Jusqu’à présent, pour repérer, avec l’aide d’Aristote, les effets socialement stabilisateurs qui pouvaient dériver du spectacle tragique, nous nous sommes référés à la tragédie dans sa généralité, en tant que spectacle d’événements funestes, représentés sur la scène. Mais d’autres problèmes se posent à ce sujet.

Le problème de fond est le suivant. La tragédie remplissait une fonction stabilisatrice, alors que la forme tragique était en elle-même conflictuelle, et d’une conflictualité en elle-même réfractaire aux médiations (cf. chap.  5, §  2). La chose peut s’expliquer en tenant compte de deux niveaux différents, à savoir que, par le fait même d’être représentés – dans un théâtre et en une occasion bien précise –, les événements tragiques se chargeaient d’une valeur – de relâchement des tensions  – qui allait au-delà des caractéristiques qui les distinguaient en propre.

Il convient aussi de se demander, dans le même ordre d’idées, si l’accord de fond entre le spectacle tragique et les exigences de base de la communauté supposait aussi un lien entre le poète tragique et les initiatives politiques de l’Athènes de son temps; et si le poète tragique avait lui-même l’intention de transmettre à son public un message éthico-politique. Nous parlerons de ces questions dans les chapitres suivants.

*[Extrait des notes et discussions de la fin du chapitre] Pour comprendre de quelle façon, selon Aristote, la catharsis se réalise à travers le spectacle tragique (Poét. 1449 b 24-28), il convient de rappeler ce qu’Aristote dit en Pol. VIII 1342 a 7 sqq. à propos de ceux qui sont pris par l’« enthousiasme » en écoutant des chants sacrés d’une certaine nature. D’après Aristote, l’enthousiasme, à un certain point, prend fin, et les sujets se calment comme s’ils avaient été soignés et purgés. Donc, à  travers la  manifestation concrète de l’« enthousiasme », le sujet s’en libère aussi, dans la mesure où – doit-on comprendre – ces potentialités émotionnelles qui étaient présentes en lui ont trouvé un exutoire. Il faut supposer un procédé analogue pour le spectacle tragique : les spectateurs éprouvent compassion et peur, mais une fois que la représentation cesse, ces émotions prennent fin et le sujet ne retourne pas à son état originel; au contraire, il va mieux, il a expérimenté un soulagement, en ce que ses potentialités émotionnelles (moins intenses, certes, que celles correspondant à l’« enthousiasme» mais comparables à elles) ont trouvé un exutoire.

Extrait de la troisième partie : LA TRAGÉDIE GRECQUE ET SON PUBLIC, pages 335-339, traduction de Christine Mauduit.
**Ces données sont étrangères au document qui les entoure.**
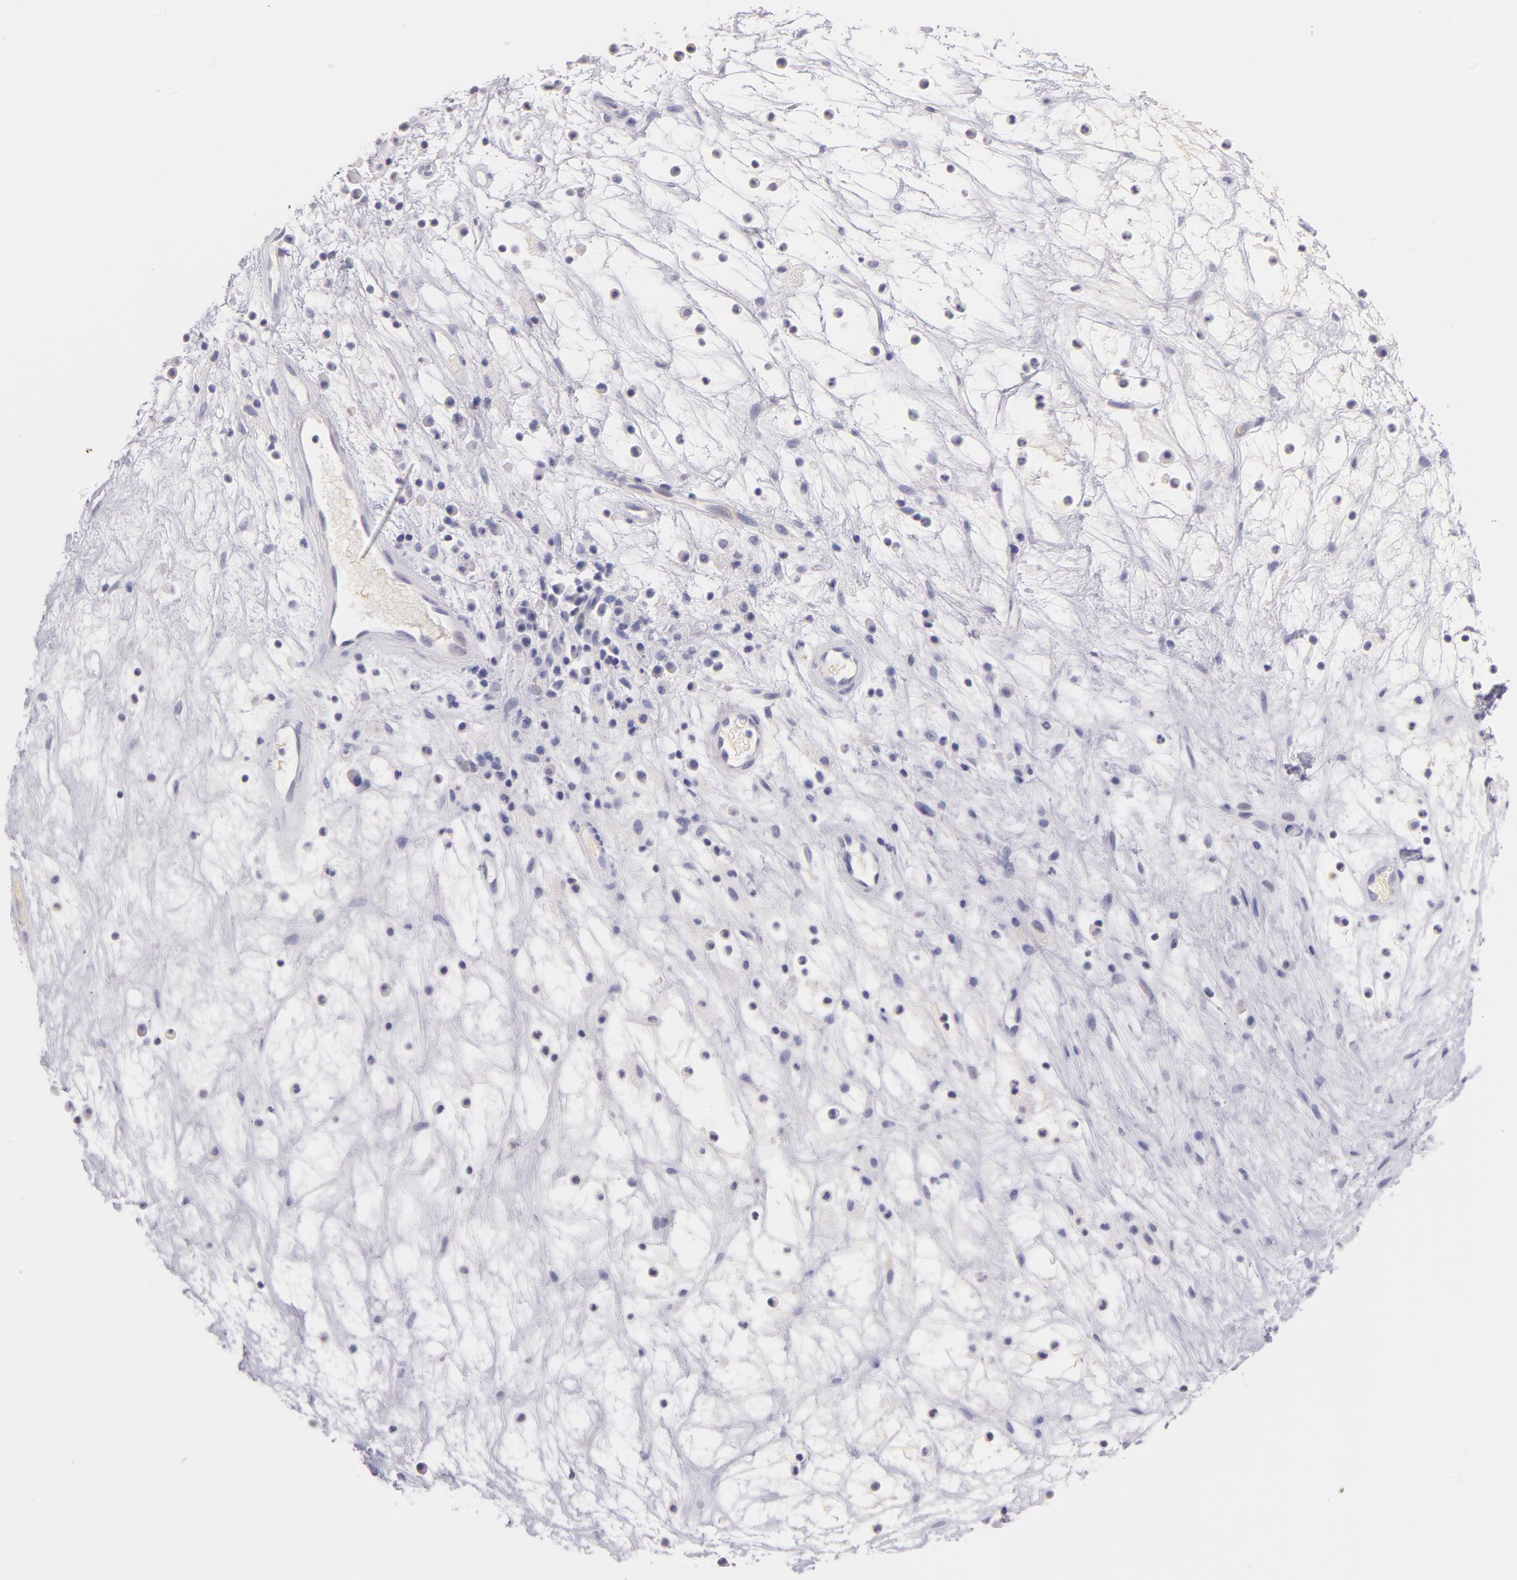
{"staining": {"intensity": "strong", "quantity": ">75%", "location": "cytoplasmic/membranous"}, "tissue": "nasopharynx", "cell_type": "Respiratory epithelial cells", "image_type": "normal", "snomed": [{"axis": "morphology", "description": "Normal tissue, NOS"}, {"axis": "topography", "description": "Nasopharynx"}], "caption": "Unremarkable nasopharynx displays strong cytoplasmic/membranous positivity in about >75% of respiratory epithelial cells.", "gene": "CD44", "patient": {"sex": "male", "age": 63}}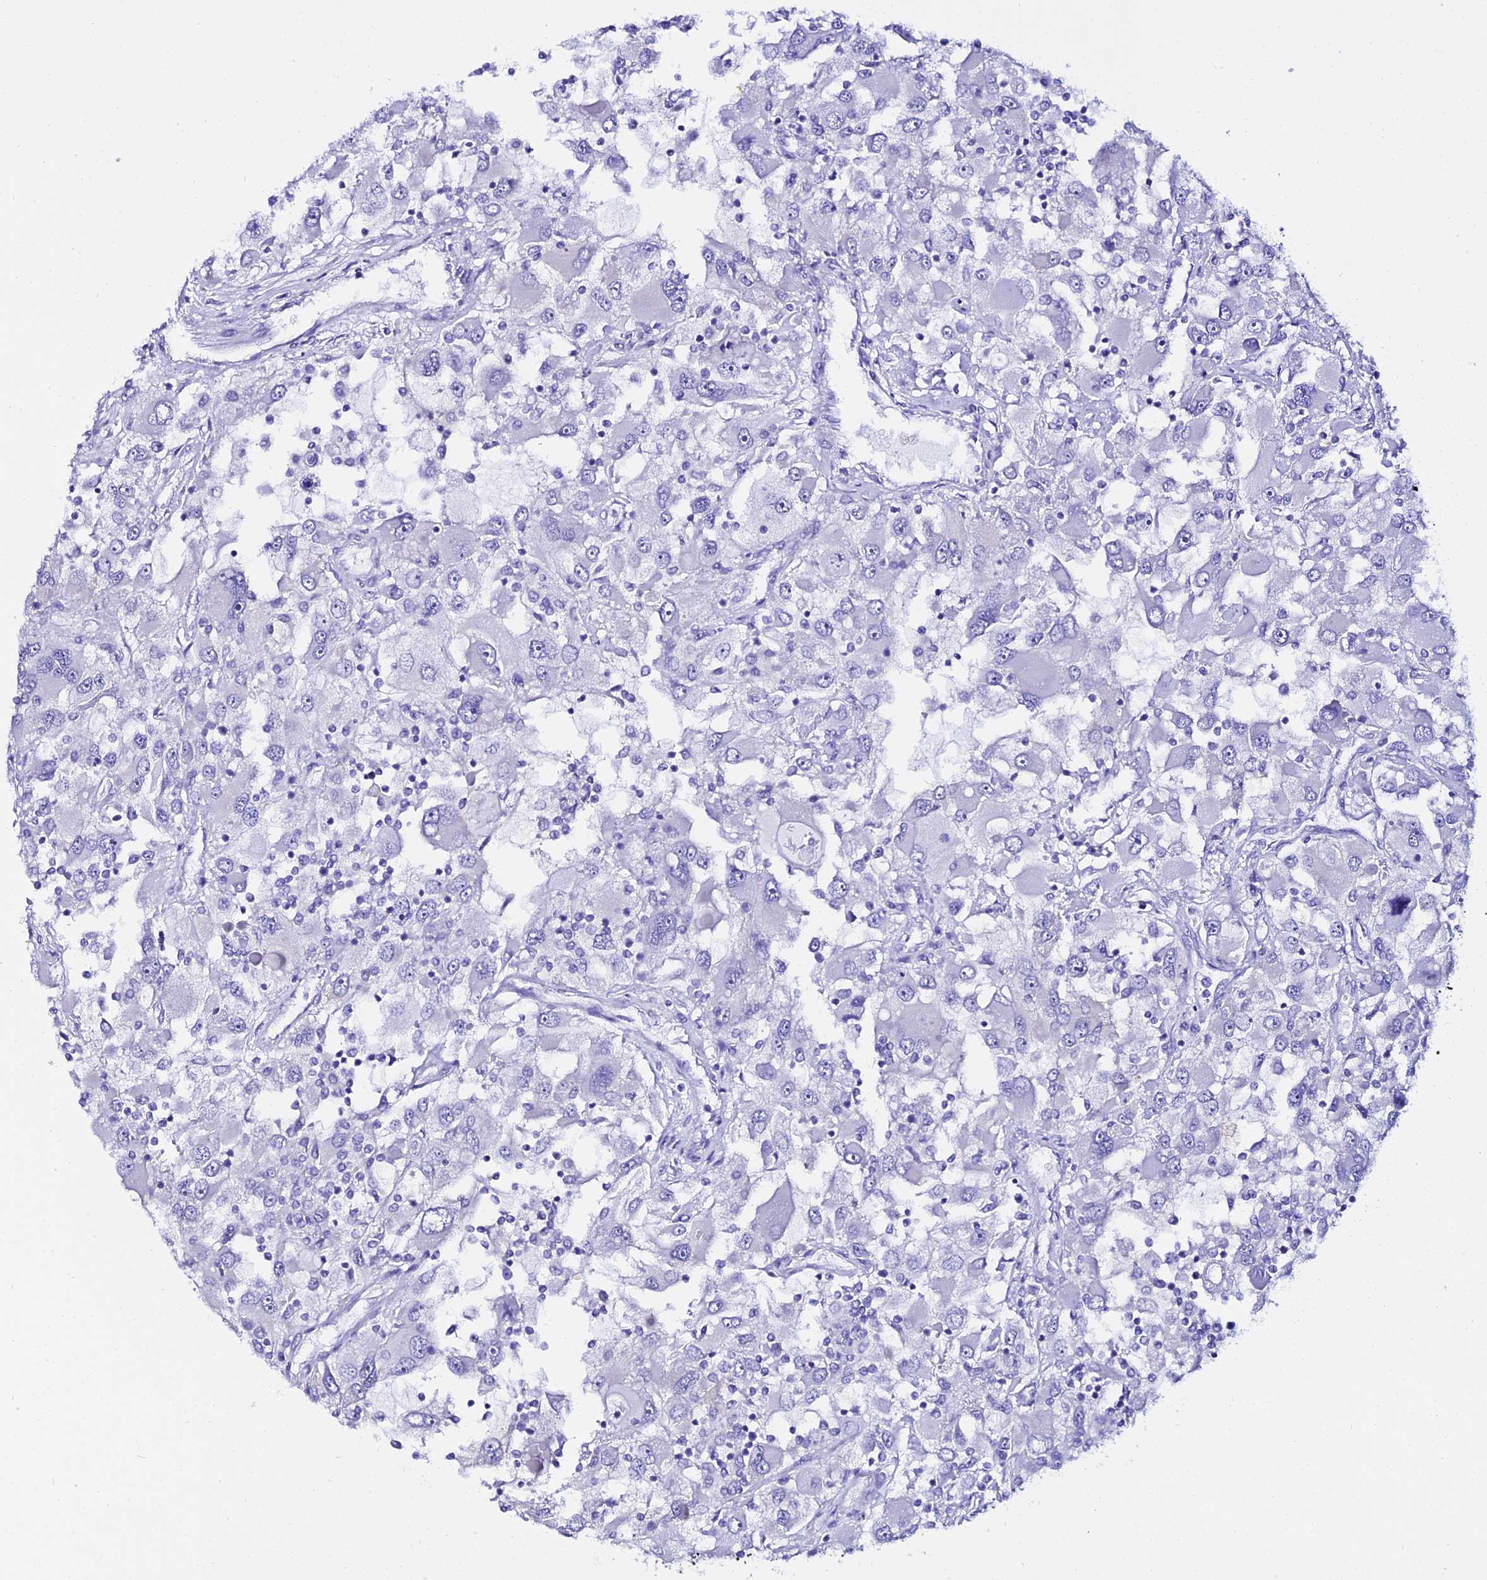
{"staining": {"intensity": "negative", "quantity": "none", "location": "none"}, "tissue": "renal cancer", "cell_type": "Tumor cells", "image_type": "cancer", "snomed": [{"axis": "morphology", "description": "Adenocarcinoma, NOS"}, {"axis": "topography", "description": "Kidney"}], "caption": "The histopathology image reveals no staining of tumor cells in renal adenocarcinoma.", "gene": "OR4D5", "patient": {"sex": "female", "age": 52}}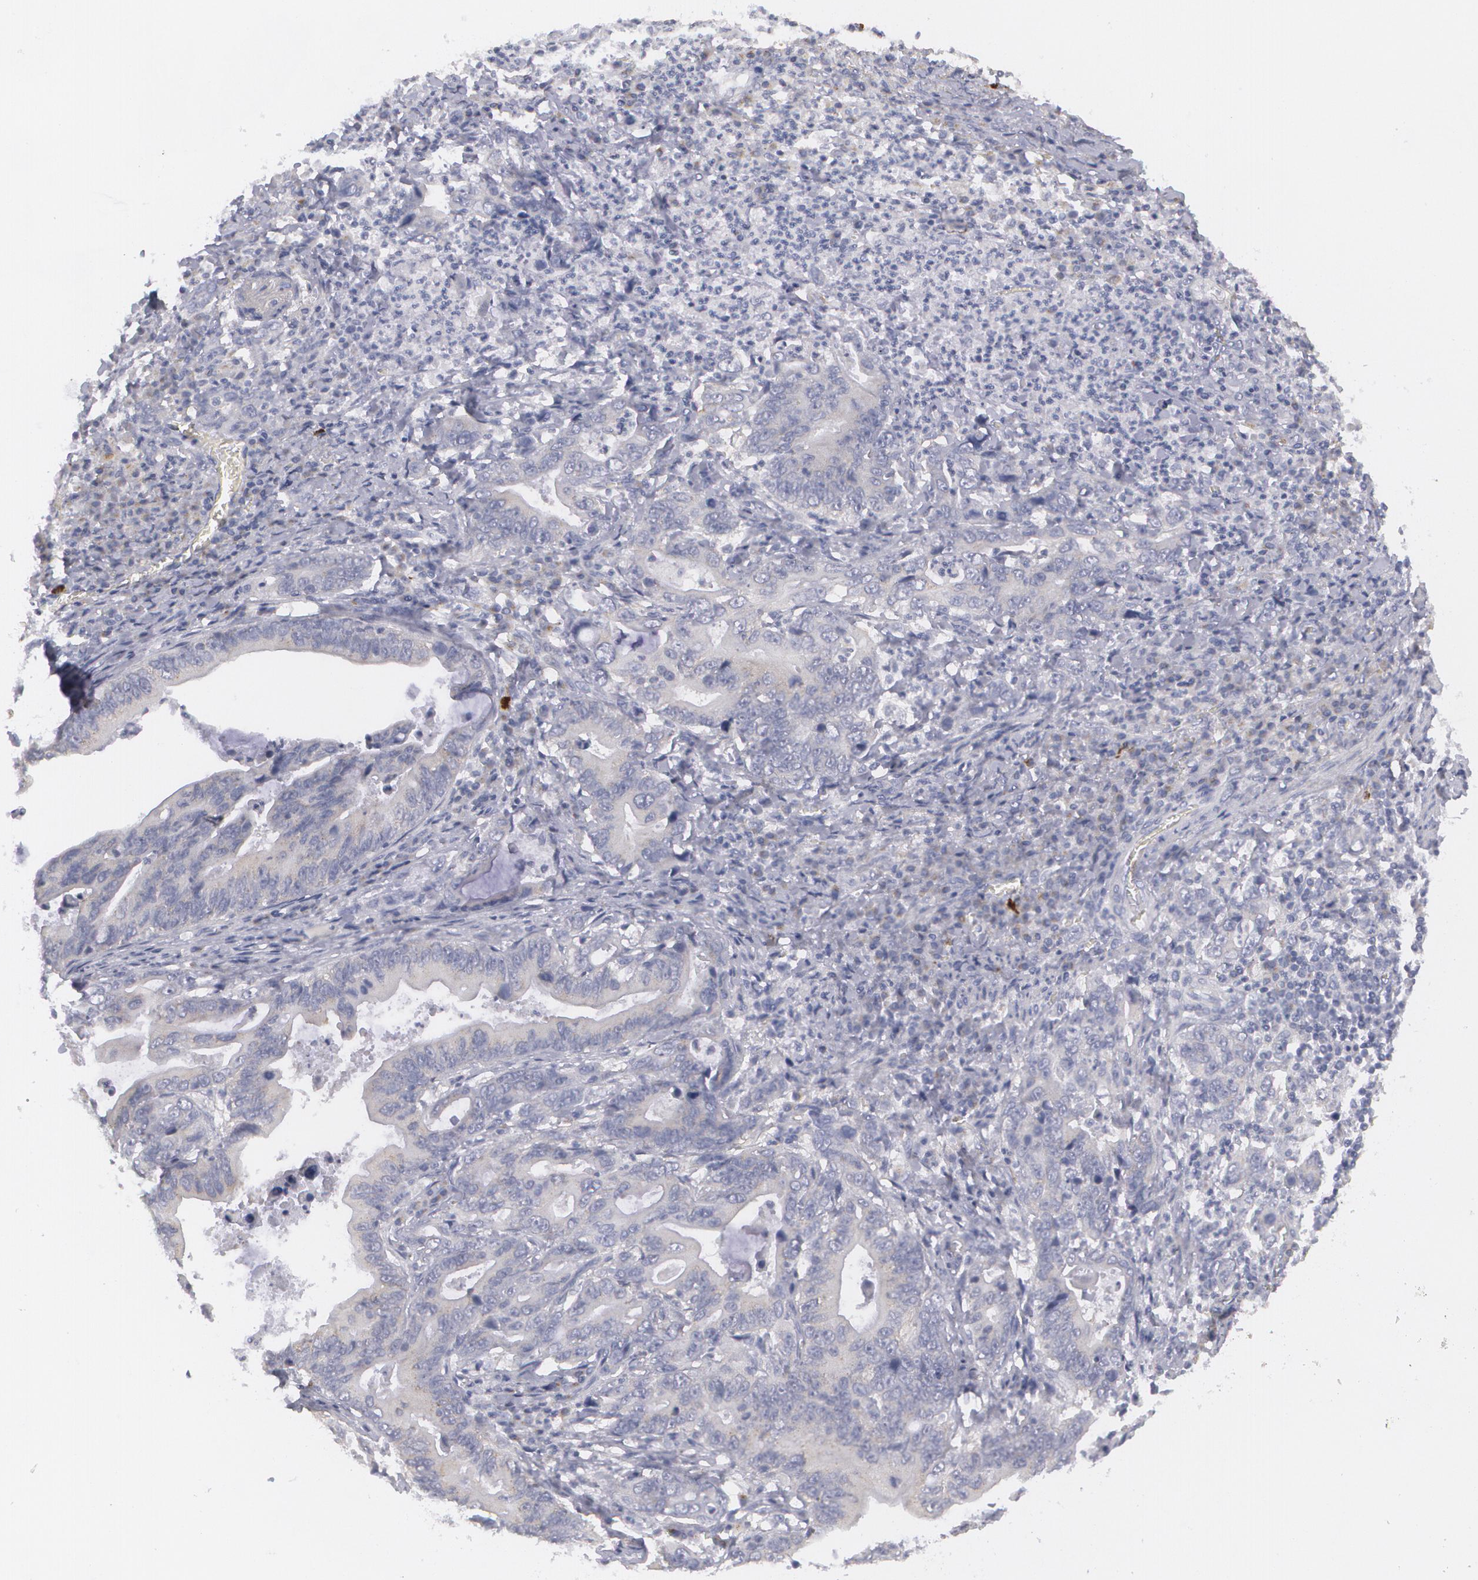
{"staining": {"intensity": "negative", "quantity": "none", "location": "none"}, "tissue": "stomach cancer", "cell_type": "Tumor cells", "image_type": "cancer", "snomed": [{"axis": "morphology", "description": "Adenocarcinoma, NOS"}, {"axis": "topography", "description": "Stomach, upper"}], "caption": "IHC micrograph of adenocarcinoma (stomach) stained for a protein (brown), which exhibits no positivity in tumor cells. Nuclei are stained in blue.", "gene": "MBNL3", "patient": {"sex": "male", "age": 63}}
Préface à la traduction française

Quand, il y a vingt-cinq ans, nous nous lancions, Vincenzo Di Benedetto et moi, dans le projet de ce livre, nous nous étions fixé un objectif simple et bien défini: celui de fournir à nos lecteurs une moisson d’informations, aussi fiables et aussi claires que possible, sur ce que nous savons de la mise en scène des tragédies grecques antiques, sans jamais dissimuler le caractère problématique d’un grand nombre de données et les difficultés qui s’attachent à une telle reconstruction, mais avec la conviction qu’il était possible de tirer des tragédies conservées des conclusions importantes pour la compréhension de la pratique théâtrale antique et pour l’interprétation même des œuvres dramatiques.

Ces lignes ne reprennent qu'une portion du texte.